• _Exercise brief_:
Copy out exactly the stretch below, from the line with "www.nesnedergisi.com" through the line with "8 PEDIATRIC CHRONIC FATIGUE SYNDROME", both included; the pictures stay out.

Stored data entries
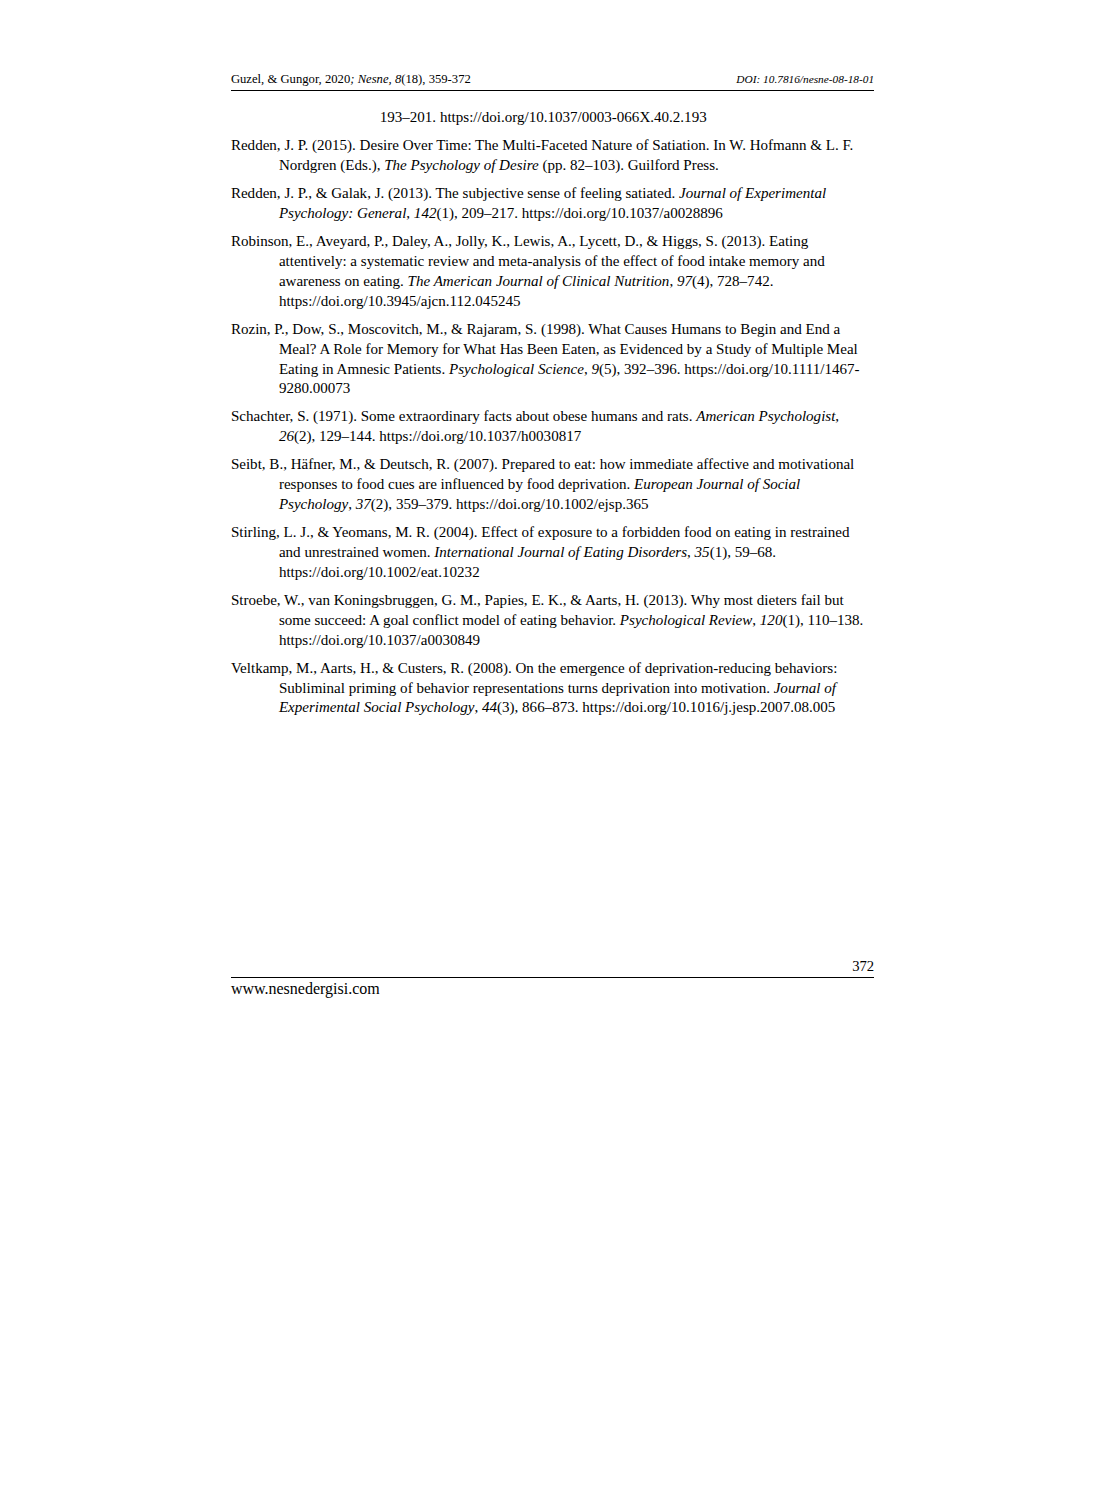Guzel, & Gungor, 2020; Nesne, 8(18), 359-372 DOI: 10.7816/nesne-08-18-01
193–201. https://doi.org/10.1037/0003-066X.40.2.193
Redden, J. P. (2015). Desire Over Time: The Multi-Faceted Nature of Satiation. In W. Hofmann & L. F. Nordgren (Eds.), The Psychology of Desire (pp. 82–103). Guilford Press.
Redden, J. P., & Galak, J. (2013). The subjective sense of feeling satiated. Journal of Experimental Psychology: General, 142(1), 209–217. https://doi.org/10.1037/a0028896
Robinson, E., Aveyard, P., Daley, A., Jolly, K., Lewis, A., Lycett, D., & Higgs, S. (2013). Eating attentively: a systematic review and meta-analysis of the effect of food intake memory and awareness on eating. The American Journal of Clinical Nutrition, 97(4), 728–742. https://doi.org/10.3945/ajcn.112.045245
Rozin, P., Dow, S., Moscovitch, M., & Rajaram, S. (1998). What Causes Humans to Begin and End a Meal? A Role for Memory for What Has Been Eaten, as Evidenced by a Study of Multiple Meal Eating in Amnesic Patients. Psychological Science, 9(5), 392–396. https://doi.org/10.1111/1467-9280.00073
Schachter, S. (1971). Some extraordinary facts about obese humans and rats. American Psychologist, 26(2), 129–144. https://doi.org/10.1037/h0030817
Seibt, B., Häfner, M., & Deutsch, R. (2007). Prepared to eat: how immediate affective and motivational responses to food cues are influenced by food deprivation. European Journal of Social Psychology, 37(2), 359–379. https://doi.org/10.1002/ejsp.365
Stirling, L. J., & Yeomans, M. R. (2004). Effect of exposure to a forbidden food on eating in restrained and unrestrained women. International Journal of Eating Disorders, 35(1), 59–68. https://doi.org/10.1002/eat.10232
Stroebe, W., van Koningsbruggen, G. M., Papies, E. K., & Aarts, H. (2013). Why most dieters fail but some succeed: A goal conflict model of eating behavior. Psychological Review, 120(1), 110–138. https://doi.org/10.1037/a0030849
Veltkamp, M., Aarts, H., & Custers, R. (2008). On the emergence of deprivation-reducing behaviors: Subliminal priming of behavior representations turns deprivation into motivation. Journal of Experimental Social Psychology, 44(3), 866–873. https://doi.org/10.1016/j.jesp.2007.08.005
372
www.nesnedergisi.com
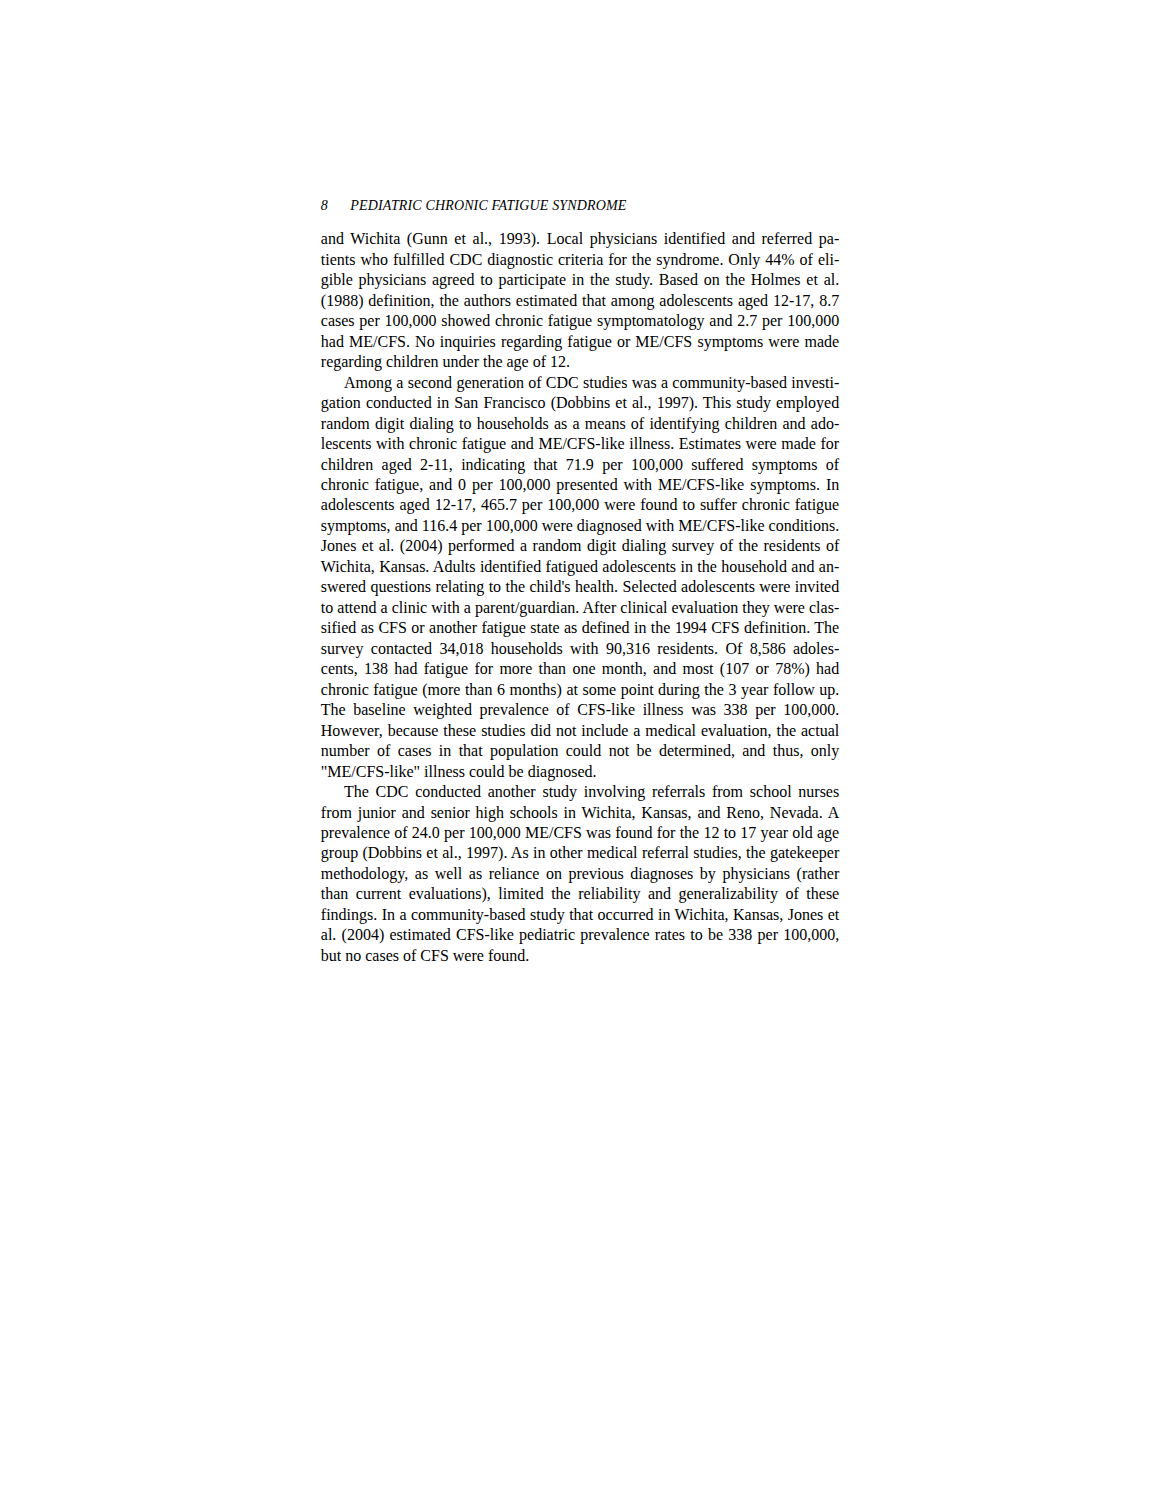8 PEDIATRIC CHRONIC FATIGUE SYNDROME
and Wichita (Gunn et al., 1993). Local physicians identified and referred patients who fulfilled CDC diagnostic criteria for the syndrome. Only 44% of eligible physicians agreed to participate in the study. Based on the Holmes et al. (1988) definition, the authors estimated that among adolescents aged 12-17, 8.7 cases per 100,000 showed chronic fatigue symptomatology and 2.7 per 100,000 had ME/CFS. No inquiries regarding fatigue or ME/CFS symptoms were made regarding children under the age of 12.
Among a second generation of CDC studies was a community-based investigation conducted in San Francisco (Dobbins et al., 1997). This study employed random digit dialing to households as a means of identifying children and adolescents with chronic fatigue and ME/CFS-like illness. Estimates were made for children aged 2-11, indicating that 71.9 per 100,000 suffered symptoms of chronic fatigue, and 0 per 100,000 presented with ME/CFS-like symptoms. In adolescents aged 12-17, 465.7 per 100,000 were found to suffer chronic fatigue symptoms, and 116.4 per 100,000 were diagnosed with ME/CFS-like conditions. Jones et al. (2004) performed a random digit dialing survey of the residents of Wichita, Kansas. Adults identified fatigued adolescents in the household and answered questions relating to the child's health. Selected adolescents were invited to attend a clinic with a parent/guardian. After clinical evaluation they were classified as CFS or another fatigue state as defined in the 1994 CFS definition. The survey contacted 34,018 households with 90,316 residents. Of 8,586 adolescents, 138 had fatigue for more than one month, and most (107 or 78%) had chronic fatigue (more than 6 months) at some point during the 3 year follow up. The baseline weighted prevalence of CFS-like illness was 338 per 100,000. However, because these studies did not include a medical evaluation, the actual number of cases in that population could not be determined, and thus, only "ME/CFS-like" illness could be diagnosed.
The CDC conducted another study involving referrals from school nurses from junior and senior high schools in Wichita, Kansas, and Reno, Nevada. A prevalence of 24.0 per 100,000 ME/CFS was found for the 12 to 17 year old age group (Dobbins et al., 1997). As in other medical referral studies, the gatekeeper methodology, as well as reliance on previous diagnoses by physicians (rather than current evaluations), limited the reliability and generalizability of these findings. In a community-based study that occurred in Wichita, Kansas, Jones et al. (2004) estimated CFS-like pediatric prevalence rates to be 338 per 100,000, but no cases of CFS were found.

• _Answer_:
www.nesnedergisi.com
8 PEDIATRIC CHRONIC FATIGUE SYNDROME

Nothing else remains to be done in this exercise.